Vários repórteres já sofreram agressões verbais durante coletivas do governo. Como você avalia essa postura?
Essa é uma postura autoritária e violenta por parte do Bolsonaro, que não tem respeitado o trabalho da imprensa. As agressões verbais são uma das formas de intimidação para tentar calar os profissionais. Elas não são uma reação espontânea ou uma crítica como o próprio chefe do Executivo tenta nos fazer acreditar. Ninguém quer ser agredido e exposto a uma situação constrangedora, como a que tem se repetido na porta do Palácio da Alvorada. A Fenaj repudia esse comportamento e acredita que isso fere o decoro do cargo de presidente.
O Palácio da Alvorada não tem sido utilizado para conceder entrevistas produtivas, afinal, o presidente nunca deu uma informação de relevância. O cenário tem sido de agressão, chacota e constrangimento aos profissionais jornalistas. É um espaço de provocação à imprensa, que ele considera como inimiga, aproveitando ainda o apoio dos seus correligionários. Aquele não é um local adequado para realização de entrevistas.
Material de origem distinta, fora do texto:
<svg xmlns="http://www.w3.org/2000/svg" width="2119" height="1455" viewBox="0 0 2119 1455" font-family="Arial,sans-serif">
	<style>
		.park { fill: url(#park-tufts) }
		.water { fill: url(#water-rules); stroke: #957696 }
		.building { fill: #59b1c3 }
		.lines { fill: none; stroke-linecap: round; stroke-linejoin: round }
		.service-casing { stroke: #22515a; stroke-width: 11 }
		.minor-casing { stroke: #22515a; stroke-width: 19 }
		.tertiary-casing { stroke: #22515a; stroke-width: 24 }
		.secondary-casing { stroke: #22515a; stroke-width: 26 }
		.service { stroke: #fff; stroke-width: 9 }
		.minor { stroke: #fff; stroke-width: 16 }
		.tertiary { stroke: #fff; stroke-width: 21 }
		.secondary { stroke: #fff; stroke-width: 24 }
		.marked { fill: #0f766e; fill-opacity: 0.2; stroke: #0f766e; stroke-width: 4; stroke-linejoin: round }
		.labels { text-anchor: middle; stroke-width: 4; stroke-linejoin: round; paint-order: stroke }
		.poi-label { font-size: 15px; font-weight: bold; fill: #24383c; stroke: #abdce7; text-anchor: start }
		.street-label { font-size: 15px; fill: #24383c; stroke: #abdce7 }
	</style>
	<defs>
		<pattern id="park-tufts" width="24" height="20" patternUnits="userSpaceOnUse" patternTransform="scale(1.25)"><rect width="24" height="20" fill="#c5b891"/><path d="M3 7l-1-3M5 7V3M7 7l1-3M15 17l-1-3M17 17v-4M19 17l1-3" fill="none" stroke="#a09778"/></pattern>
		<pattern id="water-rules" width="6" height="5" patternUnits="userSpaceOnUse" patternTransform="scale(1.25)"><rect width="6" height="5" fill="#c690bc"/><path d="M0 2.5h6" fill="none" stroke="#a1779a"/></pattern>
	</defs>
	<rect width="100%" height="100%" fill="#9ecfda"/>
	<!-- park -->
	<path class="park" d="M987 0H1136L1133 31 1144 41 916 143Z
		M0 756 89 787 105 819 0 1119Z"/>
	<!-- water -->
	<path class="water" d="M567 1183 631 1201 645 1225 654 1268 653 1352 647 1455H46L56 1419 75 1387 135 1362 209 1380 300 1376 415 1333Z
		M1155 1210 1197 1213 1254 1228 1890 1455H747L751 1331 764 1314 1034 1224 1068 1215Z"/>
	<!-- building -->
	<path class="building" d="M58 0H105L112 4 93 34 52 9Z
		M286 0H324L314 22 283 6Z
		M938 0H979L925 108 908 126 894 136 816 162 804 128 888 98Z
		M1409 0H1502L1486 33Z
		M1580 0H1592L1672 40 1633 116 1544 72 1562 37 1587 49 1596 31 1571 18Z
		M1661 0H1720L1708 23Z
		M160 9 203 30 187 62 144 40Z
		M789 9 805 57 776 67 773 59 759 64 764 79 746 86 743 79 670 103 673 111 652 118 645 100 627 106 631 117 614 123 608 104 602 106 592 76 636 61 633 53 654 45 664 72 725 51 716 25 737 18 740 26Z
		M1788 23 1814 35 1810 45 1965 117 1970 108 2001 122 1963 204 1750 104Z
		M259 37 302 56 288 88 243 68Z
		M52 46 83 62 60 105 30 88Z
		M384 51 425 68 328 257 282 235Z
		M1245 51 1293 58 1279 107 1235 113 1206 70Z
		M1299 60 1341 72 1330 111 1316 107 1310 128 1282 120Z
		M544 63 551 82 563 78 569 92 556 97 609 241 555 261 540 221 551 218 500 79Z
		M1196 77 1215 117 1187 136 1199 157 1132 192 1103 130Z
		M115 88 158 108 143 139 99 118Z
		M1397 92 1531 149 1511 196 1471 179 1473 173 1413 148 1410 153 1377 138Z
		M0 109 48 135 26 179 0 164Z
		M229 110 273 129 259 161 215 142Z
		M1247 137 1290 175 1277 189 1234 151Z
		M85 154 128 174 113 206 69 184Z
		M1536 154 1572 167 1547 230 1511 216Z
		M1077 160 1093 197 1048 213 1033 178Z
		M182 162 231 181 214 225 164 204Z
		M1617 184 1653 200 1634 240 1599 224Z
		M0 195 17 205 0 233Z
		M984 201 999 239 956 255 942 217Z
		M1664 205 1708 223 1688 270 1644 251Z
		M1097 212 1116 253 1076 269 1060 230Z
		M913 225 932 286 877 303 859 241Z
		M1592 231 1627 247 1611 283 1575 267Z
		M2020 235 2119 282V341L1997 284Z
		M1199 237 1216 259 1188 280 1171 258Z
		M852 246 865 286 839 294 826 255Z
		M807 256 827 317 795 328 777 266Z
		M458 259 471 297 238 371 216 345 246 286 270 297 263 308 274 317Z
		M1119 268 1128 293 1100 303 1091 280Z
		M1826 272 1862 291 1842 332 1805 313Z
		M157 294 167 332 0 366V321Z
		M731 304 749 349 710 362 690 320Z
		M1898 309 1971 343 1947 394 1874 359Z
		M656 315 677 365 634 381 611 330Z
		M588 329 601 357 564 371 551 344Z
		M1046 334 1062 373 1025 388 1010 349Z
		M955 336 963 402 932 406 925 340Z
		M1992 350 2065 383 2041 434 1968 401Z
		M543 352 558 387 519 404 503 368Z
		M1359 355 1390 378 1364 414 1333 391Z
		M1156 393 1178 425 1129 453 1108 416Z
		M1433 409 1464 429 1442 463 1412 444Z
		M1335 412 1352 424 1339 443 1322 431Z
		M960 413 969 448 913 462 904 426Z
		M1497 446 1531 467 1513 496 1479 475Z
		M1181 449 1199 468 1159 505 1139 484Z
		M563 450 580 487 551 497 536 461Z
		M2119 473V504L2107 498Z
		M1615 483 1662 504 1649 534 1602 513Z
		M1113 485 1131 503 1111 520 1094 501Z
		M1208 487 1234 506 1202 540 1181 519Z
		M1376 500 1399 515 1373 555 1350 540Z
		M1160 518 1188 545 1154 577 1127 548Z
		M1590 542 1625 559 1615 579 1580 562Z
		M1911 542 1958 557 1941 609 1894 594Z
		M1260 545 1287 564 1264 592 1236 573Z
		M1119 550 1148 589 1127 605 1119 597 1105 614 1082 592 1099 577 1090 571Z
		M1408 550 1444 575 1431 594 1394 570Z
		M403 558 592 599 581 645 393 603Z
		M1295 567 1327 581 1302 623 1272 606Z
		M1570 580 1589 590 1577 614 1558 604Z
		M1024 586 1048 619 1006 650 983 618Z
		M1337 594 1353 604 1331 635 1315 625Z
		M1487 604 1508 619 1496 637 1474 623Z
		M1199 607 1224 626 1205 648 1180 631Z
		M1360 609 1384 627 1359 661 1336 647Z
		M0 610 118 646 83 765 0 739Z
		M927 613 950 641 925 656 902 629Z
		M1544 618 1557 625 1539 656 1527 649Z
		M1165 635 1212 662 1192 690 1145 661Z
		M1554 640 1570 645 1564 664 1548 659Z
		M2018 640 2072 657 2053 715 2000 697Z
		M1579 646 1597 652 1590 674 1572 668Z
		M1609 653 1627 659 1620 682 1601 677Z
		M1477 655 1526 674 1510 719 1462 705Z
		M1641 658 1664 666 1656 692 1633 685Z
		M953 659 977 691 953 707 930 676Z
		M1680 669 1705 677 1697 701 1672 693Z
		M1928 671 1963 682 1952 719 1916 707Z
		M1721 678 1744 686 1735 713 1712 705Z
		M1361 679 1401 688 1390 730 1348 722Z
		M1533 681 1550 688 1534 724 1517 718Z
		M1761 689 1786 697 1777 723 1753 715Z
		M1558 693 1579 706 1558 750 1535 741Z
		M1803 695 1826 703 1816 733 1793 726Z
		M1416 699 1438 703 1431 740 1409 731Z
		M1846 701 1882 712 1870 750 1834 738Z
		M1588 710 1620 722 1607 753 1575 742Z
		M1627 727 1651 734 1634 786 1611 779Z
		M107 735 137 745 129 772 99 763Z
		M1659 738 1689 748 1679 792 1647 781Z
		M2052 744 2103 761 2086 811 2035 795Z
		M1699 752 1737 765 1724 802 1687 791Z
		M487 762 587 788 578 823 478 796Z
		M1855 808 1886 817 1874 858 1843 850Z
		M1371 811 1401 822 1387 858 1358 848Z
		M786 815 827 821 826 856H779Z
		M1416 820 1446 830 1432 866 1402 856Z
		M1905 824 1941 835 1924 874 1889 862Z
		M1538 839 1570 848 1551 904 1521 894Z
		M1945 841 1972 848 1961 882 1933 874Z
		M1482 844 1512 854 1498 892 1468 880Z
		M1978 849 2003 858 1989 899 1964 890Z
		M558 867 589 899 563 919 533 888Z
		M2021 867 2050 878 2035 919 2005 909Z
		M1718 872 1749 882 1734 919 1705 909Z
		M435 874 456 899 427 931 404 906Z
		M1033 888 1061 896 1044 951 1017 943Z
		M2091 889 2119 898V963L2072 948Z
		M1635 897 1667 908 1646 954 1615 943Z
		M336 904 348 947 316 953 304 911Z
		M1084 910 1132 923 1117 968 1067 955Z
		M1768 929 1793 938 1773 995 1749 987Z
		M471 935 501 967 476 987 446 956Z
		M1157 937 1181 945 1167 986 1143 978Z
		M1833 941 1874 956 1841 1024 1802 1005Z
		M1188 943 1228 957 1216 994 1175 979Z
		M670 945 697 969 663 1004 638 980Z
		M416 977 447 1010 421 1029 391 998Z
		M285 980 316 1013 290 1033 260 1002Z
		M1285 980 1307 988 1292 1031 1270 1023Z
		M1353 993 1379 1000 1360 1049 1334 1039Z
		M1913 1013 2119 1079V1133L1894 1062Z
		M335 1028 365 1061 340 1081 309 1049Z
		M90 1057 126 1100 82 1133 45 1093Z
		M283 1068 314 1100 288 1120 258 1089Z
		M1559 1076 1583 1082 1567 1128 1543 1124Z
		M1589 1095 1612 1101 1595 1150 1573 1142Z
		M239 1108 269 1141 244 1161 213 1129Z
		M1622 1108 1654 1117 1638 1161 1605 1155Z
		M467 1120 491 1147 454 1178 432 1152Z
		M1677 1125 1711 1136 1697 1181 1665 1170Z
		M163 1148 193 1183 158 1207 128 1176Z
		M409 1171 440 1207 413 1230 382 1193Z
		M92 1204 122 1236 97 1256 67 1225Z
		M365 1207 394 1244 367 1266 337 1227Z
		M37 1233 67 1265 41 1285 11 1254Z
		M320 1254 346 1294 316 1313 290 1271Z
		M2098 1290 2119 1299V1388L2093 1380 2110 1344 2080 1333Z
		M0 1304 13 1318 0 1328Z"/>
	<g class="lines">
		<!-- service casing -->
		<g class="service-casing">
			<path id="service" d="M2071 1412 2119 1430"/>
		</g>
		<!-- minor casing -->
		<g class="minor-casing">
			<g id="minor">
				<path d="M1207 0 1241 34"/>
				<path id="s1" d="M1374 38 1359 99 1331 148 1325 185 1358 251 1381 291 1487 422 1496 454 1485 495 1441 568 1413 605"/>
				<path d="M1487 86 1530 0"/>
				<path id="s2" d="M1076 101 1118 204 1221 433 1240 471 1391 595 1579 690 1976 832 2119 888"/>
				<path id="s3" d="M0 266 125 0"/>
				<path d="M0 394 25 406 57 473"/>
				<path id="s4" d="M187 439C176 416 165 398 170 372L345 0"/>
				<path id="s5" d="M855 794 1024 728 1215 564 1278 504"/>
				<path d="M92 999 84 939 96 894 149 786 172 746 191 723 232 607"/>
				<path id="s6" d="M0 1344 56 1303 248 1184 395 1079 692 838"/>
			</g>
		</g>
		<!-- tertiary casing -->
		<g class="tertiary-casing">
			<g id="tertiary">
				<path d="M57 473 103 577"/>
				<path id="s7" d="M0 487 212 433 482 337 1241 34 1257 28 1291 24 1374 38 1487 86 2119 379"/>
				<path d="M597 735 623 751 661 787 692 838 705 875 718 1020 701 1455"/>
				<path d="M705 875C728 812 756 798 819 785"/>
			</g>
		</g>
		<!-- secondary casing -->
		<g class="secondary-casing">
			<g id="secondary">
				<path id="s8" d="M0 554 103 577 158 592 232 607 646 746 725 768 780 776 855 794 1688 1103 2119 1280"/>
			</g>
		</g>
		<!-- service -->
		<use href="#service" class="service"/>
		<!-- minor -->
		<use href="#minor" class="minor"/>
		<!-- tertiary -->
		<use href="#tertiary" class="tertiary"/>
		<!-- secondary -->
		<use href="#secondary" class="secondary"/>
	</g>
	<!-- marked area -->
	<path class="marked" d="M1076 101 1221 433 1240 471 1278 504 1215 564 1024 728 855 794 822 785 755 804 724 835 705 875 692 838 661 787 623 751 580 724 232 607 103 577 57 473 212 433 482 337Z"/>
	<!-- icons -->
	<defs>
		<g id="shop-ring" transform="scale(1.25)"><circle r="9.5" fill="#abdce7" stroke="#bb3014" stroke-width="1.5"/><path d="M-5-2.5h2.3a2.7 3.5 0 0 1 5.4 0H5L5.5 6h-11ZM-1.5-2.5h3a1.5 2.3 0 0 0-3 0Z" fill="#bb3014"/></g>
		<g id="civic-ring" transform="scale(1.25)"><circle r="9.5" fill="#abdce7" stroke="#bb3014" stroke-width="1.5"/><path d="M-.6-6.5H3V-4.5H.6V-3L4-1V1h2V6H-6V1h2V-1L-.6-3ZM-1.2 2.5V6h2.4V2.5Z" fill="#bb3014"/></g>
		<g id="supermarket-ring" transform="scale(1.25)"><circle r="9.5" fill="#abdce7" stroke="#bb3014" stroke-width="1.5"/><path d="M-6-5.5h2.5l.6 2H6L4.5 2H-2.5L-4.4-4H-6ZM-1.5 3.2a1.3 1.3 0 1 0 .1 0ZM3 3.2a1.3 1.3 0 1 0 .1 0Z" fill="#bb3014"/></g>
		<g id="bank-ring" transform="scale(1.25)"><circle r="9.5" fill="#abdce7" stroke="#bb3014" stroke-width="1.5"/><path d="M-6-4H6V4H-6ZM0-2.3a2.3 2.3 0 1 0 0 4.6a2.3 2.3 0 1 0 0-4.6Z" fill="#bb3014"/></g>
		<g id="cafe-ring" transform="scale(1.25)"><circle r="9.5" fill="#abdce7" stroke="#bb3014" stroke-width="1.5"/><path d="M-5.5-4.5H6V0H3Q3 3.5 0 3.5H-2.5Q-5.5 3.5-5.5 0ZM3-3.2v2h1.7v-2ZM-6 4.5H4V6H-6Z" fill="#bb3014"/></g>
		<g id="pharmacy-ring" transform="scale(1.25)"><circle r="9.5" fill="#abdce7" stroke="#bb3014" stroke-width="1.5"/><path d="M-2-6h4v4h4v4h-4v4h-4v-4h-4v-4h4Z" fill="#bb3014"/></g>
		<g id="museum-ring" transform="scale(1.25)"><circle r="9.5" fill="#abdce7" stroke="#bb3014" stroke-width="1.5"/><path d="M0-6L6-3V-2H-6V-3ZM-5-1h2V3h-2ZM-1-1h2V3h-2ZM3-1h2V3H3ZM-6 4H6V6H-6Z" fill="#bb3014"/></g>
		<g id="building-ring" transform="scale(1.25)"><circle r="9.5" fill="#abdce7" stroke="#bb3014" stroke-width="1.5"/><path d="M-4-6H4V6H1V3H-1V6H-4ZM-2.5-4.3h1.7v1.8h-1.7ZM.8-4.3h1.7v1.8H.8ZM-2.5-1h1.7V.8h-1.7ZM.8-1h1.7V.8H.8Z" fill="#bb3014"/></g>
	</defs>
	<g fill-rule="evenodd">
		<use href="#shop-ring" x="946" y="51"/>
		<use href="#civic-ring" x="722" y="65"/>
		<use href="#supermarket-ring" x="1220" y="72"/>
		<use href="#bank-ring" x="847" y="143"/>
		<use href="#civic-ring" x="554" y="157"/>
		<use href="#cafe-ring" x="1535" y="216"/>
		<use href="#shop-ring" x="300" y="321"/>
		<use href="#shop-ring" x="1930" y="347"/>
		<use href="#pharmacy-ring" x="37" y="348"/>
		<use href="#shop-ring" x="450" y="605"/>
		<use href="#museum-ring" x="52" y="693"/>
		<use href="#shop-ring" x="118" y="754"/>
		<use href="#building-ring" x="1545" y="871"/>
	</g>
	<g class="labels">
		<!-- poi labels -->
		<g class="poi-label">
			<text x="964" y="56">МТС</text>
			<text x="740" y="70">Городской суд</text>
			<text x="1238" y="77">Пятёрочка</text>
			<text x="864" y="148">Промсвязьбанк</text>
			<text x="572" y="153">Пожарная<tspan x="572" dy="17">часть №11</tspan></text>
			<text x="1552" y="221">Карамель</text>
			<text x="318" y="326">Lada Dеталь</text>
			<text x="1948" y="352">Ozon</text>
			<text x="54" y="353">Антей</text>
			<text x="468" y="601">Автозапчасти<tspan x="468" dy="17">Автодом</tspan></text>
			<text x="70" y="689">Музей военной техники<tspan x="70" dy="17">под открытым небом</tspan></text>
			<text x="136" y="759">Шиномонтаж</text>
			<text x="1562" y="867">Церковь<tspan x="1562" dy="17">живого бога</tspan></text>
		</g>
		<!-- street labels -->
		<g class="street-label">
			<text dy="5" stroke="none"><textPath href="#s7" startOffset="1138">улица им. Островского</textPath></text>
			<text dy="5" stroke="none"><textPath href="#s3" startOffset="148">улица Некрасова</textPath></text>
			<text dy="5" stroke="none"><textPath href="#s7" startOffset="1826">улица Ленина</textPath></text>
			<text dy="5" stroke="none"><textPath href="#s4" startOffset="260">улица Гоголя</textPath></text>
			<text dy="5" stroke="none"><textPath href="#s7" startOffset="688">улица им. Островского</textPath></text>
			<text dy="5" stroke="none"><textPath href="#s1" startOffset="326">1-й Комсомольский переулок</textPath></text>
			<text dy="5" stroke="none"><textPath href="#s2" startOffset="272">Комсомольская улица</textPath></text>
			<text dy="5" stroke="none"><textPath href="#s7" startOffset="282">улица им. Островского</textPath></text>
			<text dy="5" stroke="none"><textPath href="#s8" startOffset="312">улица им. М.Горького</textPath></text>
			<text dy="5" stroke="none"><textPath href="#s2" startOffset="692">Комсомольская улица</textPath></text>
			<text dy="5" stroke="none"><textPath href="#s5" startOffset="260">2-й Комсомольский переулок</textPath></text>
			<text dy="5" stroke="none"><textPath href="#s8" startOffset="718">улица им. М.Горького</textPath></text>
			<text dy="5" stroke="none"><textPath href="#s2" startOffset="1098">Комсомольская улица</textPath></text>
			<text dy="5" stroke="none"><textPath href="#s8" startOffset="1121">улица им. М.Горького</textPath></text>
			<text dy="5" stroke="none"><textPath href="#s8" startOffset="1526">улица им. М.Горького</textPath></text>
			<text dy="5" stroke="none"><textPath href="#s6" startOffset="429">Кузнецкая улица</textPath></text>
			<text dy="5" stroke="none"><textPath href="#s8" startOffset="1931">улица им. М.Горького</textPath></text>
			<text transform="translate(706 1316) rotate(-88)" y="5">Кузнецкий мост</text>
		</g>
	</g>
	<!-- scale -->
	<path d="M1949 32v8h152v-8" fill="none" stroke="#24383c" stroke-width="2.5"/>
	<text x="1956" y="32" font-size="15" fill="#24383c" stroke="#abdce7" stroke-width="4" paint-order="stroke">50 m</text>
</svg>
Para tentar evitar esse cenário, a Fenaj buscou as entidades representativas dos veículos de comunicação, porque acredita que uma das maneiras de cessar os ataques seria que eles não exigissem que seus profissionais permanecessem naquele ambiente.
Os jornalistas podem ser impedidos de realizarem seus trabalhos?
Os veículos de comunicação e os jornalistas não podem ser impedidos de realizarem seus trabalhos. A Constituição Federal, além das liberdades individuais, de pensamento e de expressão, garante que a imprensa tem o direito de exercer seu trabalho livremente, sem absolutamente nenhum tipo de controle ou censura.
Como os jornalistas ou os veículos podem denunciar ataques?
Os crimes contra a honra são considerados ataques individuais. Um jornalista agredido pode processar o presidente da República por injúria, calúnia ou difamação. Um dos exemplos recentes é o da jornalista Patrícia Campos Mello que iniciou uma ação por difamação contra Bolsonaro.
O que a Fenaj pode fazer é entrar com uma ação por dano moral coletivo, ou seja, as agressões que o presidente faz atingem toda a categoria jornalística. Acontece que todo processo contra o chefe do Executivo, que não seja por crime de responsabilidade, somente será julgado depois que ele deixar o cargo. Mas são medidas que podem e devem ser tomadas, justamente como forma de deixar claro que os profissionais não aceitam esse tipo de comportamento.